_Try it_
Images aside, return all the entries exactly.

[Items from a data source]
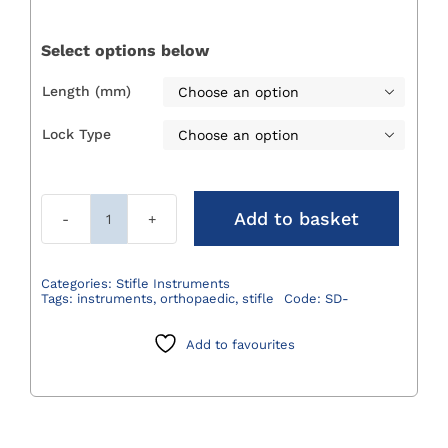
£128.00
through
Select options below
£175.00
Length (mm)

Lock Type

Add to basket
Stifle/Joint
Distractor
quantity
Categories:
Stifle Instruments
Tags:
instruments
,
orthopaedic
,
stifle
Code:
SD-
Add to favourites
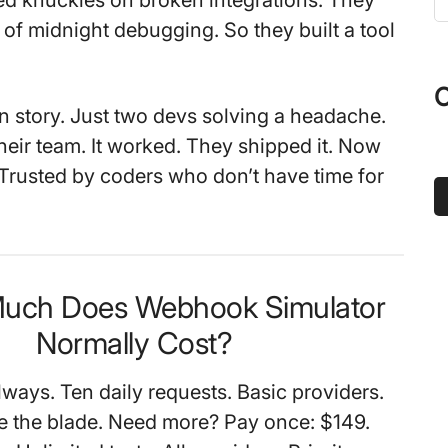
d knuckles on broken integrations. They
t
 of midnight debugging. So they built a tool
s
...
O
in story. Just two devs solving a headache.
their team. It worked. They shipped it. Now
d. Trusted by coders who don’t have time for
Much Does Webhook Simulator
Normally Cost?
Always. Ten daily requests. Basic providers.
e the blade. Need more? Pay once: $149.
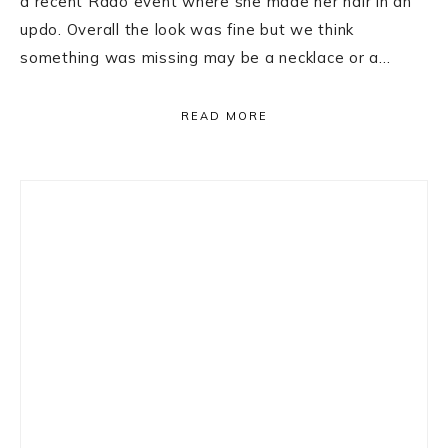
a recent Rado event where she made her hair in an
updo. Overall the look was fine but we think
something was missing may be a necklace or a…
READ MORE
Primary
Sidebar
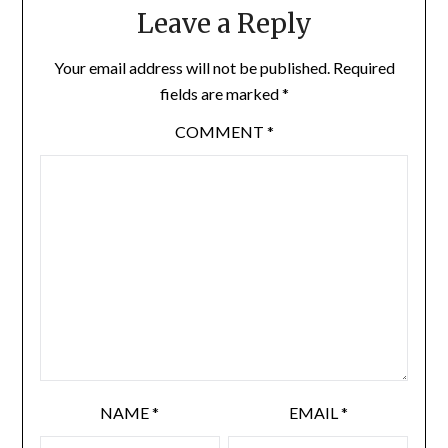
Leave a Reply
Your email address will not be published.
Required
fields are marked
*
COMMENT
*
NAME
*
EMAIL
*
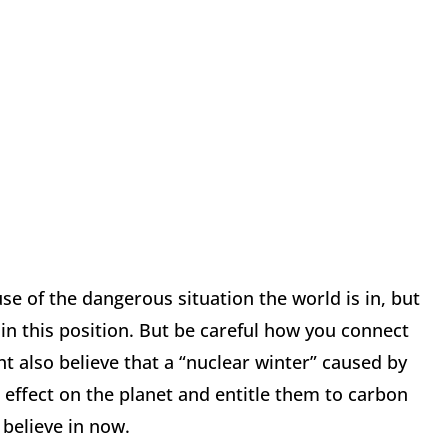
se of the dangerous situation the world is in, but
n this position. But be careful how you connect
t also believe that a “nuclear winter” caused by
 effect on the planet and entitle them to carbon
 believe in now.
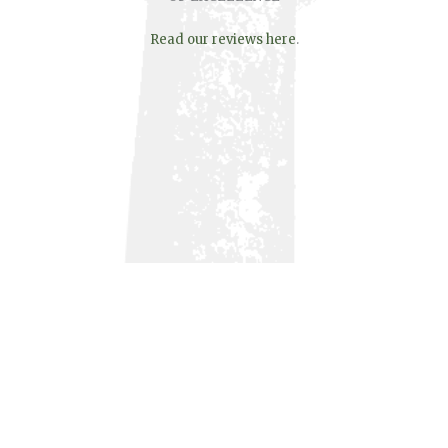
Read our reviews here
.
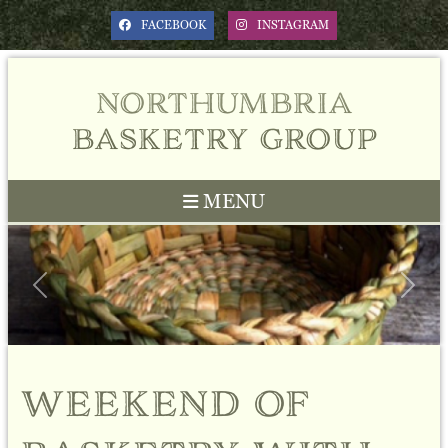
FACEBOOK
INSTAGRAM
northumbria
basketry group
MENU
Previous
Next
weekend of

_Answer box_
£128.00
through
Select options below
£175.00
Length (mm)

Lock Type

Add to basket
Stifle/Joint
Distractor
quantity
Categories:
Stifle Instruments
Tags:
instruments
,
orthopaedic
,
stifle
Code:
SD-
Add to favourites
d knuckles on broken integrations. They
t
 of midnight debugging. So they built a tool
s
...
O
in story. Just two devs solving a headache.
their team. It worked. They shipped it. Now
d. Trusted by coders who don’t have time for
Much Does Webhook Simulator
Normally Cost?
Always. Ten daily requests. Basic providers.
e the blade. Need more? Pay once: $149.
a recent Rado event where she made her hair in an
updo. Overall the look was fine but we think
something was missing may be a necklace or a…
READ MORE
Primary
Sidebar
Leave a Reply
Your email address will not be published.
Required
fields are marked
*
COMMENT
*
NAME
*
EMAIL
*
se of the dangerous situation the world is in, but
n this position. But be careful how you connect
t also believe that a “nuclear winter” caused by
 effect on the planet and entitle them to carbon
 believe in now.
Read our reviews here
.
FACEBOOK
INSTAGRAM
northumbria
basketry group
MENU
Previous
Next
weekend of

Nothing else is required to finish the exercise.